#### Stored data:
-- Opening Marker --

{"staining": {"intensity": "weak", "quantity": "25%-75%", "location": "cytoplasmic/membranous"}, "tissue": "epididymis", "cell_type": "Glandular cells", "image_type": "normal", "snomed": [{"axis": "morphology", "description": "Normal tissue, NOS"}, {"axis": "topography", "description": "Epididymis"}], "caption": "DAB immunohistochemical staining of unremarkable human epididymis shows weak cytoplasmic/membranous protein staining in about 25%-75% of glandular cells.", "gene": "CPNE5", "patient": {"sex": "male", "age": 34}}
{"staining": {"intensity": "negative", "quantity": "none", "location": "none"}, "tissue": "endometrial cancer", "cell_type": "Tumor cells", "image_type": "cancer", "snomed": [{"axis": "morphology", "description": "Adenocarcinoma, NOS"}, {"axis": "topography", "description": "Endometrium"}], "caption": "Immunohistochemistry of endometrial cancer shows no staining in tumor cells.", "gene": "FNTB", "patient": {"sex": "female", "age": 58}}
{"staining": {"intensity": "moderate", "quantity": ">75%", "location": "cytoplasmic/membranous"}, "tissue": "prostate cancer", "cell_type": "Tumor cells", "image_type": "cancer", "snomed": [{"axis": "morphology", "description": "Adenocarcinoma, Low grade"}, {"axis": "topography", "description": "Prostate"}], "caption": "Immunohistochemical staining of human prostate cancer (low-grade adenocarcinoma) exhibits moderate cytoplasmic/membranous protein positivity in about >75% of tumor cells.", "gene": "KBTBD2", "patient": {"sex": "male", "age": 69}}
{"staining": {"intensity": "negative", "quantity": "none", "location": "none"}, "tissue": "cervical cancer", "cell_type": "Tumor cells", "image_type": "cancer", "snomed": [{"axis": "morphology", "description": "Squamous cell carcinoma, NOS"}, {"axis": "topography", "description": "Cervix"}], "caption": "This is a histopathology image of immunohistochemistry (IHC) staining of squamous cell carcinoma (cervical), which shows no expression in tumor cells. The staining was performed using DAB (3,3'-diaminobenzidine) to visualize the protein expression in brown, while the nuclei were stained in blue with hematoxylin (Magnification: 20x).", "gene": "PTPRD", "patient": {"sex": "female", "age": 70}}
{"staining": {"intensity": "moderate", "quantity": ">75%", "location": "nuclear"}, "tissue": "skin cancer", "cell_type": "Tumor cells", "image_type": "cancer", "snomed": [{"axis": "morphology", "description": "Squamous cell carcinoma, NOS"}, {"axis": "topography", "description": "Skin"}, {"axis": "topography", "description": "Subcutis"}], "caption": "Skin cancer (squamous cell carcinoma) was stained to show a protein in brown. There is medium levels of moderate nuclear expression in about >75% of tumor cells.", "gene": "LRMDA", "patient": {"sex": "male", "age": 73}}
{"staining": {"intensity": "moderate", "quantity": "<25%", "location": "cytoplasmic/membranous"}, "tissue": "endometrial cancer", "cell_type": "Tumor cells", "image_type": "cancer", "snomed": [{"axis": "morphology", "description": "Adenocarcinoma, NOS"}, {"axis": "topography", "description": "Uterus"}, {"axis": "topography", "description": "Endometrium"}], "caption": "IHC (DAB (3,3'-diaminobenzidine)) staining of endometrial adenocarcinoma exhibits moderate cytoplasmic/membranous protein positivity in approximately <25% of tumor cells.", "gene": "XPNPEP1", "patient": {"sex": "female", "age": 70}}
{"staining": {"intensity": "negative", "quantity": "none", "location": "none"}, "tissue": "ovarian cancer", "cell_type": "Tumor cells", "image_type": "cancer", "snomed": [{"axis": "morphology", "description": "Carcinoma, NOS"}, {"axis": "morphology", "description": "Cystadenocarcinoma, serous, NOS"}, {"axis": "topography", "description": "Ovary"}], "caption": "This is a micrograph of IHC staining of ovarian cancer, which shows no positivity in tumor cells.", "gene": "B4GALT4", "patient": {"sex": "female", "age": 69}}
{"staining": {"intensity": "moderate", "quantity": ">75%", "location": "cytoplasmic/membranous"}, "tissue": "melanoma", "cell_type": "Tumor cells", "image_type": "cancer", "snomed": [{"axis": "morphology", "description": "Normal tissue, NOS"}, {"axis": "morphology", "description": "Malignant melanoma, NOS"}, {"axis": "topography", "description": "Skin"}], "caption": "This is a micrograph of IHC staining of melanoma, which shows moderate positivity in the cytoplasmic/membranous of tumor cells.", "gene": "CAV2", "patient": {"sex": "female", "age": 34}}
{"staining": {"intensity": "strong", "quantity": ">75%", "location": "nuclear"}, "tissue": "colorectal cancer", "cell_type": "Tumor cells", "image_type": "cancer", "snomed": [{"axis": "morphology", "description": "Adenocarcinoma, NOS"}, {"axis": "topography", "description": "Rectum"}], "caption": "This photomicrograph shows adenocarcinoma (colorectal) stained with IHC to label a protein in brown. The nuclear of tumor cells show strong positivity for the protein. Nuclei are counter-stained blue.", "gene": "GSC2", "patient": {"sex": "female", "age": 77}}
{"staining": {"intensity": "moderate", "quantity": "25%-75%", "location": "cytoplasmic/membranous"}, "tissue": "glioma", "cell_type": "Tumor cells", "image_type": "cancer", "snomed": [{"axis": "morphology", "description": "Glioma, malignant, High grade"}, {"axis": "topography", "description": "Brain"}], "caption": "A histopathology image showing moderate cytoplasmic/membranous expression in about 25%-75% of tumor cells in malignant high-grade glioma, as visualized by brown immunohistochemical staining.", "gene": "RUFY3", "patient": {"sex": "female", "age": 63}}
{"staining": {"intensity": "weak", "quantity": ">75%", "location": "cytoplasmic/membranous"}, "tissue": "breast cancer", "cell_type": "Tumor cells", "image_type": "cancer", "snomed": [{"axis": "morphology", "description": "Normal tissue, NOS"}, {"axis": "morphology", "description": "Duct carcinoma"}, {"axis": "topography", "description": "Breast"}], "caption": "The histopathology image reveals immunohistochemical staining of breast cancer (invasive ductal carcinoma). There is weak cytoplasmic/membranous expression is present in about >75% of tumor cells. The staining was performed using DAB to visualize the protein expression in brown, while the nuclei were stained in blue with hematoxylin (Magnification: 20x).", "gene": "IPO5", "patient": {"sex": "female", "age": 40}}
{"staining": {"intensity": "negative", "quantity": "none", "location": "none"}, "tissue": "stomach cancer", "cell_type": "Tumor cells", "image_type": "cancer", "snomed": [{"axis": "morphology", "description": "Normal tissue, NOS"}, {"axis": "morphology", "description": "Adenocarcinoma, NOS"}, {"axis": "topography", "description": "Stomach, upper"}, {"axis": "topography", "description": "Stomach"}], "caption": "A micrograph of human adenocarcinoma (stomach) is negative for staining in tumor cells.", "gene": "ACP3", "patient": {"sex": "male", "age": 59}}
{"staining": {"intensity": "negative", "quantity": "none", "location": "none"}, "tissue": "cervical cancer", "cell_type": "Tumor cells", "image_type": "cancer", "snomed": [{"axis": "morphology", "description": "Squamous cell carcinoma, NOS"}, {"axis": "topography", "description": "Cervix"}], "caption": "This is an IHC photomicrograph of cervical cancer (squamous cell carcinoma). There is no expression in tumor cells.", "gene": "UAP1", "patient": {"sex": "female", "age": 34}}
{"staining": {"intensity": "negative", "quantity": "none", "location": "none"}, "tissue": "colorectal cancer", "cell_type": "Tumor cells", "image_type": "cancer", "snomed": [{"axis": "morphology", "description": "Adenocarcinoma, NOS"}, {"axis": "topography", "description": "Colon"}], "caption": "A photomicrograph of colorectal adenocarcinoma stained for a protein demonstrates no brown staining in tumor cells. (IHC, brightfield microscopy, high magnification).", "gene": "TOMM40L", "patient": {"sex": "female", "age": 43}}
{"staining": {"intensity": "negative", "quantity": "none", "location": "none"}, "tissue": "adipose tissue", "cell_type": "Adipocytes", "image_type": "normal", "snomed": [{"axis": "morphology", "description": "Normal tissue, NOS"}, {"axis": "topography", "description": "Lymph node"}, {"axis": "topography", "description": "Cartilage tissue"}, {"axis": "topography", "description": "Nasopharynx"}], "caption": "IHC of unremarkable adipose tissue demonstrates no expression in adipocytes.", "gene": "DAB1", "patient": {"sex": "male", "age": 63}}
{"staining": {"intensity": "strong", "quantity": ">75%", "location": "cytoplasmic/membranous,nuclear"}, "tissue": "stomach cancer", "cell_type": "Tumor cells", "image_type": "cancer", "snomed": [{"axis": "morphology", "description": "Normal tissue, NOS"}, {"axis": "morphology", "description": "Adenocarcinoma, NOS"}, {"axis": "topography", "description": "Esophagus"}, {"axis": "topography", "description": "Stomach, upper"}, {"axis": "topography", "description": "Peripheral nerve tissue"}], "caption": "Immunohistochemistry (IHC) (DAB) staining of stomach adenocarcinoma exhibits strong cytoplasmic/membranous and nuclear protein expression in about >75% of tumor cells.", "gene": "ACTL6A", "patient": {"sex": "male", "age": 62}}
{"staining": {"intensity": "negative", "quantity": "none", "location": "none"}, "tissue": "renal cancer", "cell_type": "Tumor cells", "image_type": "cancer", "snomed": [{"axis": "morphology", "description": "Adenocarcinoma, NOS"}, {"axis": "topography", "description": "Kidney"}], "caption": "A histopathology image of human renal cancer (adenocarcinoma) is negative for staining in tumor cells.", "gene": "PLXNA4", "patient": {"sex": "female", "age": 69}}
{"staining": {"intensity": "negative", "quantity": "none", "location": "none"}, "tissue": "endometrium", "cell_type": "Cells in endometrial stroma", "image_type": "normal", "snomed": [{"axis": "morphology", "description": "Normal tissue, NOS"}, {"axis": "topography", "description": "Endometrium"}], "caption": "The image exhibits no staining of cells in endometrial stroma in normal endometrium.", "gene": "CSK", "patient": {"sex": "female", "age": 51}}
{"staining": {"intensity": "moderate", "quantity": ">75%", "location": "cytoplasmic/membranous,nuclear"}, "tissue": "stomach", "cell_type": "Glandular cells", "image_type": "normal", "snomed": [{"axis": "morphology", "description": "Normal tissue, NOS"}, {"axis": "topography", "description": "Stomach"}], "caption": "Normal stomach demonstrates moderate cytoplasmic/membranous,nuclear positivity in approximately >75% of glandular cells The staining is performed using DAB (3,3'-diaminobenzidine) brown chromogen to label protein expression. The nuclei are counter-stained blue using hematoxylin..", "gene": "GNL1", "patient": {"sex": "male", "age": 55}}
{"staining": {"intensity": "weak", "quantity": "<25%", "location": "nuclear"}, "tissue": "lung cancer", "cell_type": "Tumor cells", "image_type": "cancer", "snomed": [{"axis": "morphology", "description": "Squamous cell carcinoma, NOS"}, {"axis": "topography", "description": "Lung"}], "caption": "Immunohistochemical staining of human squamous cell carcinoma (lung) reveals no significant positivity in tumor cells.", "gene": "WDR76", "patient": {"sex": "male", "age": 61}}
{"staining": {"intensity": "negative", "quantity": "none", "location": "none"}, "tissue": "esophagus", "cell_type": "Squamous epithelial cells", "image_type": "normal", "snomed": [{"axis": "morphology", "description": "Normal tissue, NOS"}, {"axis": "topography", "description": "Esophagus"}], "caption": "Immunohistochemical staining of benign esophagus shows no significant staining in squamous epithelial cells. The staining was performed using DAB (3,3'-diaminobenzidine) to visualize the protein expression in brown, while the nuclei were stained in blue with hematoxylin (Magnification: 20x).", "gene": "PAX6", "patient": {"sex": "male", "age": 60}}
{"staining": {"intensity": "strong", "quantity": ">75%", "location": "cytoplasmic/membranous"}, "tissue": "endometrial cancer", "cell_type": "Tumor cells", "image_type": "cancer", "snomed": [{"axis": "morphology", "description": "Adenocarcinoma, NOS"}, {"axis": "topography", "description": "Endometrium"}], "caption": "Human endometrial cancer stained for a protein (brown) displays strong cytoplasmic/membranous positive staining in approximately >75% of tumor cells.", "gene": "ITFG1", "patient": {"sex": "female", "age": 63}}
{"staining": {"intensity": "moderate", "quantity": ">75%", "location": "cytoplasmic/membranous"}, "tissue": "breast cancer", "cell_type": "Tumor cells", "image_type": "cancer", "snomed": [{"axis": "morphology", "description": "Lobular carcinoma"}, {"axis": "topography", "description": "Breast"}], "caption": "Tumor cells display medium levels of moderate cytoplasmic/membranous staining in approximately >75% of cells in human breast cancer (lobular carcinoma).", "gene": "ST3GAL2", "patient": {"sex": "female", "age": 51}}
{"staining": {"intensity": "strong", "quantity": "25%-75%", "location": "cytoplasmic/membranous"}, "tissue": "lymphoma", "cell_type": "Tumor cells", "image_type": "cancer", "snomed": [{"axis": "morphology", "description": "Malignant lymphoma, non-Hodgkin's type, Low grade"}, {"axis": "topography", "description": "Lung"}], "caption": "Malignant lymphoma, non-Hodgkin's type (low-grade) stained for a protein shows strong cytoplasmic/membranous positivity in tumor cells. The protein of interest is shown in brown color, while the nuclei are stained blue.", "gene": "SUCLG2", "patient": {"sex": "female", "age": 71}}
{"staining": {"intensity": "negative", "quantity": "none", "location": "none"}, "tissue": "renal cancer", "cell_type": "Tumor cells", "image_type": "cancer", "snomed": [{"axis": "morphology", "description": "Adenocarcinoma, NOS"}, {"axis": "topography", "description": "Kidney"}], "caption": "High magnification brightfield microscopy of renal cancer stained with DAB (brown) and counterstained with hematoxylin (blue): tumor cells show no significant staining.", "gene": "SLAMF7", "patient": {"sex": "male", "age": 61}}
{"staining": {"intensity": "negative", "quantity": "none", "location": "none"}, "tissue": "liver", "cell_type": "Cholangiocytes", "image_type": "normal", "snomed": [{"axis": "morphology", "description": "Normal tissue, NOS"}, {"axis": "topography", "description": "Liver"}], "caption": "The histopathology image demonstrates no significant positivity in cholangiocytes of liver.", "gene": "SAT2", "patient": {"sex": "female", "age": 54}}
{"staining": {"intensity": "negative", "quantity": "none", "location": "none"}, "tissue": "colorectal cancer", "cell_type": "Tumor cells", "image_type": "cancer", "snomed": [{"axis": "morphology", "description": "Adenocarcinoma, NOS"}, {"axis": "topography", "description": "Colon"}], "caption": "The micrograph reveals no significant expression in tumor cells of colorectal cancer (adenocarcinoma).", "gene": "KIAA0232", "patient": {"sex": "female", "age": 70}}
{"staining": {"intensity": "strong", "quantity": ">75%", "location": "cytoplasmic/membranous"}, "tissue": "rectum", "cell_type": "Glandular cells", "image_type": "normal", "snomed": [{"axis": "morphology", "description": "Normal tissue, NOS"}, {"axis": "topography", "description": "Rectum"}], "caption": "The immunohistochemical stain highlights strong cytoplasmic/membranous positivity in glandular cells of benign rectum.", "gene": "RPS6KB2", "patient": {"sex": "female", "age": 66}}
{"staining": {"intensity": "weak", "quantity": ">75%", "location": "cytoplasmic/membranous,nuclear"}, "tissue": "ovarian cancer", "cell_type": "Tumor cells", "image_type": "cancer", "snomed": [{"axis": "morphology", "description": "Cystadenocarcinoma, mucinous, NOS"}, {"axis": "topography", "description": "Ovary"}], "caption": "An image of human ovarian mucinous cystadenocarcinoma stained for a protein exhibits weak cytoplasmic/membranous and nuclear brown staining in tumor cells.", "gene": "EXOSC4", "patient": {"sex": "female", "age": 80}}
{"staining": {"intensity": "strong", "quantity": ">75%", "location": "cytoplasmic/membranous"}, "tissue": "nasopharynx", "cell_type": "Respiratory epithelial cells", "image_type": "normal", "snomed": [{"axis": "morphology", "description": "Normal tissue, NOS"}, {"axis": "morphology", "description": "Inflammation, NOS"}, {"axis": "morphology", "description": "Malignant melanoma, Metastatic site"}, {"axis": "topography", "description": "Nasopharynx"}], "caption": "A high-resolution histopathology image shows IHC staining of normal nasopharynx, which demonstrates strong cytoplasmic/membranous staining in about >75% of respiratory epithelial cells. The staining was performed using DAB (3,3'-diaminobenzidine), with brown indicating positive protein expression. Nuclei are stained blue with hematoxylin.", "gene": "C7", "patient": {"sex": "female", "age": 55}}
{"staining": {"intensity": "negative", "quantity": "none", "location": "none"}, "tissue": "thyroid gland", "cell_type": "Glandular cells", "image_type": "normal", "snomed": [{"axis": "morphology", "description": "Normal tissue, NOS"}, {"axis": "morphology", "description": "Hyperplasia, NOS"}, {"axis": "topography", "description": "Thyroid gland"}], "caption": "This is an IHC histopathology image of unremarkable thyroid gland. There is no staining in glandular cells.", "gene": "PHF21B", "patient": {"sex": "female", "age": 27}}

-- Closing Marker --

#### Exercise requirements:
Could you write out, exactly as they stand, only the lines above that begin at the line with "non-Hodgkin's type, Low" and stop after the line with "magnification brightfield microscopy"?

#### Exercise result:
{"staining": {"intensity": "strong", "quantity": "25%-75%", "location": "cytoplasmic/membranous"}, "tissue": "lymphoma", "cell_type": "Tumor cells", "image_type": "cancer", "snomed": [{"axis": "morphology", "description": "Malignant lymphoma, non-Hodgkin's type, Low grade"}, {"axis": "topography", "description": "Lung"}], "caption": "Malignant lymphoma, non-Hodgkin's type (low-grade) stained for a protein shows strong cytoplasmic/membranous positivity in tumor cells. The protein of interest is shown in brown color, while the nuclei are stained blue.", "gene": "SUCLG2", "patient": {"sex": "female", "age": 71}}
{"staining": {"intensity": "negative", "quantity": "none", "location": "none"}, "tissue": "renal cancer", "cell_type": "Tumor cells", "image_type": "cancer", "snomed": [{"axis": "morphology", "description": "Adenocarcinoma, NOS"}, {"axis": "topography", "description": "Kidney"}], "caption": "High magnification brightfield microscopy of renal cancer stained with DAB (brown) and counterstained with hematoxylin (blue): tumor cells show no significant staining.", "gene": "SLAMF7", "patient": {"sex": "male", "age": 61}}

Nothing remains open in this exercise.